Within just a few months, however, it became clear that Bolton was far more sympathetic to hawks elsewhere in the administration than to Powell's relatively moderate positions and demeanor. In the summer of 2001, he shocked foreign delegations and non-governmental organizations at the UN Conference on the Illicit Trade in Small Arms and Light Weapons when he announced that Washington would oppose any attempt to regulate the trade in firearms or non-military rifles or any other effort that would "abrogat[e] the constitutional right to bear arms."
"It is precisely those weapons that Bolton would exclude from the purview of this conference that are actually killing people and endangering communities around the world," exclaimed Tamar Gabelnick, Director of the Arms Sales Monitoring Project at the Federation of American Scientists (FAS), who charged that the U.S. position single-handedly destroyed any possibility of consensus.
Several months later, following the 9/11 attacks and the anthrax scare, Bolton led the U.S. delegation to a major UN bio-weapons conference in Geneva, which he first inflamed by naming in his first speech six nations that he alleged were building bio-weapons illegally, and then sabotaged by trying to terminate an effort to forge a verification protocol. The latter move provoked expressions of shock and outrage from U.S. allies in Europe.
Within the State Department, Bolton led the drive for U.S. refusal to sign the Rome Statute that created the new International Criminal Court (ICC), the first permanent tribunal with jurisdiction over war crimes, crimes against humanity, and genocide. To recognize his commitment to opposing the Statute, Powell permitted Bolton to sign the letter to Annan formally announcing Washington's withdrawal, an act he later described to the Wall Street Journal as "the happiest moment of my government service."

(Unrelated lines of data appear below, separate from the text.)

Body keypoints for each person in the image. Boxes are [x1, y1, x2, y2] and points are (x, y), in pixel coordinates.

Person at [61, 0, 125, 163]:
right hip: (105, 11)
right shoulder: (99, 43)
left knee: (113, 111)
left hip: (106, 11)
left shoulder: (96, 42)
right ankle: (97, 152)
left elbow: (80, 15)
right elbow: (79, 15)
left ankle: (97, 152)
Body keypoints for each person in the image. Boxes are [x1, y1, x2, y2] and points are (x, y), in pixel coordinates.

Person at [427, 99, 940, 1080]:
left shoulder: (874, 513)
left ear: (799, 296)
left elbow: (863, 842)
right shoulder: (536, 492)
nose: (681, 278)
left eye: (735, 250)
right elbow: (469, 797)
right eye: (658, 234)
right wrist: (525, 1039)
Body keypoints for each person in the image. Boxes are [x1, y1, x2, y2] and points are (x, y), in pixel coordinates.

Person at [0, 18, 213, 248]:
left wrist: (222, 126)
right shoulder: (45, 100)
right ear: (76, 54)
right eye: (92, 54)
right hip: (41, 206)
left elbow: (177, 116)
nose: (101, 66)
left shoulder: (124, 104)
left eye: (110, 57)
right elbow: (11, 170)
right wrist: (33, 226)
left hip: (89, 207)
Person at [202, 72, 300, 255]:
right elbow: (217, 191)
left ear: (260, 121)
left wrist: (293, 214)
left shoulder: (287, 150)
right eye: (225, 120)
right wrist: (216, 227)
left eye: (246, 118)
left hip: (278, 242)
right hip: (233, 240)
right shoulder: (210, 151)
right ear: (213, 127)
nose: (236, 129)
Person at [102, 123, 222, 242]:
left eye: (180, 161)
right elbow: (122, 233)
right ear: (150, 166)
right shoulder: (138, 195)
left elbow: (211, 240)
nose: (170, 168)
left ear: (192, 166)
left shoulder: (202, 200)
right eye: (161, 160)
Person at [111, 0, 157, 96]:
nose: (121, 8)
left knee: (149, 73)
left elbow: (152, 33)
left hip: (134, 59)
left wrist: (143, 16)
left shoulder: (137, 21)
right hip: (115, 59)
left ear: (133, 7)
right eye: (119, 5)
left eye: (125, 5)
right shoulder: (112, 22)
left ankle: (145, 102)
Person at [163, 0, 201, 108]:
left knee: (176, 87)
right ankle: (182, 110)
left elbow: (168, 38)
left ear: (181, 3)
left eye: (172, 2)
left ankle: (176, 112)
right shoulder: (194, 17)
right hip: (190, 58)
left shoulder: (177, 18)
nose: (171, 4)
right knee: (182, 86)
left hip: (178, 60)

At the same time, Bolton was also engaged in a lengthy row with U.S. intelligence agencies over his unprecedented public charge that Cuba had an offensive biological warfare program that U.S. military and intelligence officials had previously "underplayed." His statement became an embarrassment after anonymous intelligence officials and retired senior military officers, including the former head of the U.S. Southern Command, told the media that no such evidence existed and charged that Bolton was politicizing intelligence.

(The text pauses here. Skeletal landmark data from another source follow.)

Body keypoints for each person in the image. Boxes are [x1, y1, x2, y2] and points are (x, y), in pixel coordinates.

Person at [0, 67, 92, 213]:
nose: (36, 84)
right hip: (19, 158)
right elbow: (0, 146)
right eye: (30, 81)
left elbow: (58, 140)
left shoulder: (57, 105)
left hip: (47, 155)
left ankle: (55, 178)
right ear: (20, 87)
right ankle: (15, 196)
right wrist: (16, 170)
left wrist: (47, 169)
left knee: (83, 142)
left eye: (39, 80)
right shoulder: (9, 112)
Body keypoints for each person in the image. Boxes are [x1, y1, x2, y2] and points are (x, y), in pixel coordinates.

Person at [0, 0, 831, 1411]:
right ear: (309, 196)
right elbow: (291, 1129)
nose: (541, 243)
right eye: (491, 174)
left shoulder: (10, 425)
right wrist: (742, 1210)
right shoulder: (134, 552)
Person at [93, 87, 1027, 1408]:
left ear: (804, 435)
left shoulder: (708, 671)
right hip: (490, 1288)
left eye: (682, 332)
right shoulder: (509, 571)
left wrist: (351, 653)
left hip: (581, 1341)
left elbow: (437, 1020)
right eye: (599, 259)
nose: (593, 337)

Last month, Bolton was accused of the same charge when he was due to testify before Congress on Syria's alleged development of weapons of mass destruction which, according to his prepared remarks, had come to pose a threat to regional stability. His testimony was abruptly canceled and rescheduled for September after the Central Intelligence Agency and the State Department's own intelligence bureau objected to his characterization.